### What you will do
[A] Do these three statements agree with the jiu-jitsu profile below? Answer yes or no for each, quoting the words from the profile that settle it. (i) Broverman began training BJJ in February 2012. (ii) Broverman has lived in Toronto since birth. (iii) Broverman says beating someone requires an effective Berimbolo.
[B] Could you carry on writing the jiu-jitsu profile below, picking up after its final sentence?

— Begin Selected passage —

One of the great things about Brazilian jiu-jitsu is that it’s allowed me to meet all types of amazing people. Humans of Brazilian jiu-jitsu is an opportunity to talk to and about a few of them.

Aaron Broverman is a journalist, podcaster and comic book nerd from Surrey, B.C. He’s also a BJJ purple belt who trains at Toronto BJJ, a Jiu-Jitsu for Life affiliate in Toronto’s Bloorcourt neighbourhood. He started training BJJ in February 2012. He has lived in Toronto for 13 years, and has lived with spastic diplegia cerebral palsy since birth.

On adaptive jiu-jitsu

All Brazilian jiu-jitsu is adaptive jiu-jitsu. Hélio Gracie adapted traditional jiu-jitsu because he was a small, frail guy who was always breaking his legs. True adaptive jiu-jitsu, though, is two people with disabilities facing off against each other. There aren’t many of us, but we do exist. The nature of my disability is that I can’t do every move, but the thing about jiu-jitsu is you don’t have to know everything. You don’t have to be able to Berimbolo effectively or De La Riva effectively to beat someone. I can beat someone just as well using the simpler moves.

— End Selected passage —
— Begin Material —

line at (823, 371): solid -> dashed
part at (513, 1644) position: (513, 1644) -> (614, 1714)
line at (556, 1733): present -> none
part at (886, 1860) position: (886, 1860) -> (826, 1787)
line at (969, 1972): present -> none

— End Material —

### Outputs for the tasks
[A]
(i) Yes: "He started training BJJ in February 2012."
(ii) No: "He has lived in Toronto for 13 years"
(iii) No: "You don’t have to be able to Berimbolo effectively or De La Riva effectively to beat someone."

[B]
On the difference between fighting able-bodied people and other fighters with disabilities

When you’re a person with a disability fighting an able-bodied person, you basically know what they’re going to do. They’re going to pull guard, they’re going to try to pass in a certain way from a certain position. What’s really scary is when I fight another person with a disability, because I don’t know what they know. I don’t know how they’ve adapted. Let’s say I’m facing a dude who is a paraplegic. So his upper body is fine, but his lower body is just his legs flopping around. I don’t know he’s going to do. I don’t know what his weapons are.

On able-bodied people ‘taking it easy’ on him

I love it when able-bodied people give me the benefit of the doubt. When they think I’m not going to be able to do things at a regular speed and they’re like ‘Oh I’ll do him a favour.’ That’s awesome. If you want to take me lightly, feel free. I’ll take that opening and I’ll win. And I don’t care if you ‘let me win.’ The result is the same and all that means is you defeated yourself. You still lost. Whatever narrative you have to have in your head, because you feel weird about rolling with a dude with a disability, I don’t care. Cool, I don’t have to work as hard. I’ll just have more energy for my next match. Because most of the time you’ll never know if someone ‘gave it to you’ or if you’ve earned it. So, in order that I don’t drive myself nuts thinking about it, I’ve decided it doesn’t matter. That’s their issue. It’s not my issue. I’m just gonna roll the way I roll.

(Quotes have been condensed and edited for clarity.)

You can follow Aaron on Twitter at @Broverman. You can read his writing here. You should definitely listen to his podcast, Speech Bubble, which you can download here.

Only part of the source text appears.